Exercise instructions ::
Repeat every line of the rows below verbatim and in the same order.

======== Material to process

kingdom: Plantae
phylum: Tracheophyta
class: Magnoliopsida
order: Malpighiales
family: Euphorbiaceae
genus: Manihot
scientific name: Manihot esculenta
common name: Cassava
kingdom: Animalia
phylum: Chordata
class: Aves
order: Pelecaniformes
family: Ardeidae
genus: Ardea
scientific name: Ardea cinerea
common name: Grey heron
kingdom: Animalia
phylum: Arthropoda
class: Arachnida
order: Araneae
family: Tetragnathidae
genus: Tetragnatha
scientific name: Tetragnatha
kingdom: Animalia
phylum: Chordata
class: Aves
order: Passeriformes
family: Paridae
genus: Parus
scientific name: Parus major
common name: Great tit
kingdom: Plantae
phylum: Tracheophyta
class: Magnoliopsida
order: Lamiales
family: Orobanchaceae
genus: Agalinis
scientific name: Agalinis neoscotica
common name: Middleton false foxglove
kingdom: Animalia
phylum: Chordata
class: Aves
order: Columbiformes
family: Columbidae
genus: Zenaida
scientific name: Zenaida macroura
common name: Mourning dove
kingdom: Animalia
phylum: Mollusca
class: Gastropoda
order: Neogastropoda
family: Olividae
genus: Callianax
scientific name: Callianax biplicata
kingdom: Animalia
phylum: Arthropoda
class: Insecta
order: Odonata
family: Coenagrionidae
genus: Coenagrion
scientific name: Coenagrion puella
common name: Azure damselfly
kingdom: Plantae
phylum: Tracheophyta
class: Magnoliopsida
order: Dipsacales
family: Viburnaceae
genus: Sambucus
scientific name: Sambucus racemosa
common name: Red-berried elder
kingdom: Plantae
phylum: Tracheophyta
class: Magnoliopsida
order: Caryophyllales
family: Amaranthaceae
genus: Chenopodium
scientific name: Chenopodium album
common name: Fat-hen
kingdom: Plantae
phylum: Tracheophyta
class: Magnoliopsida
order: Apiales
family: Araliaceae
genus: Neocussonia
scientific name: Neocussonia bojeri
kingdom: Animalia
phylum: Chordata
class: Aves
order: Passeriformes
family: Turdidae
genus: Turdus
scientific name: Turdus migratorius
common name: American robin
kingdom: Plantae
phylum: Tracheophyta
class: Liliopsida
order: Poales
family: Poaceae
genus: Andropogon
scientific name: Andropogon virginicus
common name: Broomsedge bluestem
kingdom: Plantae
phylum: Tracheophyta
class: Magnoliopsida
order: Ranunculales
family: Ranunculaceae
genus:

================

In response ::
kingdom: Plantae
phylum: Tracheophyta
class: Magnoliopsida
order: Malpighiales
family: Euphorbiaceae
genus: Manihot
scientific name: Manihot esculenta
common name: Cassava
kingdom: Animalia
phylum: Chordata
class: Aves
order: Pelecaniformes
family: Ardeidae
genus: Ardea
scientific name: Ardea cinerea
common name: Grey heron
kingdom: Animalia
phylum: Arthropoda
class: Arachnida
order: Araneae
family: Tetragnathidae
genus: Tetragnatha
scientific name: Tetragnatha
kingdom: Animalia
phylum: Chordata
class: Aves
order: Passeriformes
family: Paridae
genus: Parus
scientific name: Parus major
common name: Great tit
kingdom: Plantae
phylum: Tracheophyta
class: Magnoliopsida
order: Lamiales
family: Orobanchaceae
genus: Agalinis
scientific name: Agalinis neoscotica
common name: Middleton false foxglove
kingdom: Animalia
phylum: Chordata
class: Aves
order: Columbiformes
family: Columbidae
genus: Zenaida
scientific name: Zenaida macroura
common name: Mourning dove
kingdom: Animalia
phylum: Mollusca
class: Gastropoda
order: Neogastropoda
family: Olividae
genus: Callianax
scientific name: Callianax biplicata
kingdom: Animalia
phylum: Arthropoda
class: Insecta
order: Odonata
family: Coenagrionidae
genus: Coenagrion
scientific name: Coenagrion puella
common name: Azure damselfly
kingdom: Plantae
phylum: Tracheophyta
class: Magnoliopsida
order: Dipsacales
family: Viburnaceae
genus: Sambucus
scientific name: Sambucus racemosa
common name: Red-berried elder
kingdom: Plantae
phylum: Tracheophyta
class: Magnoliopsida
order: Caryophyllales
family: Amaranthaceae
genus: Chenopodium
scientific name: Chenopodium album
common name: Fat-hen
kingdom: Plantae
phylum: Tracheophyta
class: Magnoliopsida
order: Apiales
family: Araliaceae
genus: Neocussonia
scientific name: Neocussonia bojeri
kingdom: Animalia
phylum: Chordata
class: Aves
order: Passeriformes
family: Turdidae
genus: Turdus
scientific name: Turdus migratorius
common name: American robin
kingdom: Plantae
phylum: Tracheophyta
class: Liliopsida
order: Poales
family: Poaceae
genus: Andropogon
scientific name: Andropogon virginicus
common name: Broomsedge bluestem
kingdom: Plantae
phylum: Tracheophyta
class: Magnoliopsida
order: Ranunculales
family: Ranunculaceae
genus:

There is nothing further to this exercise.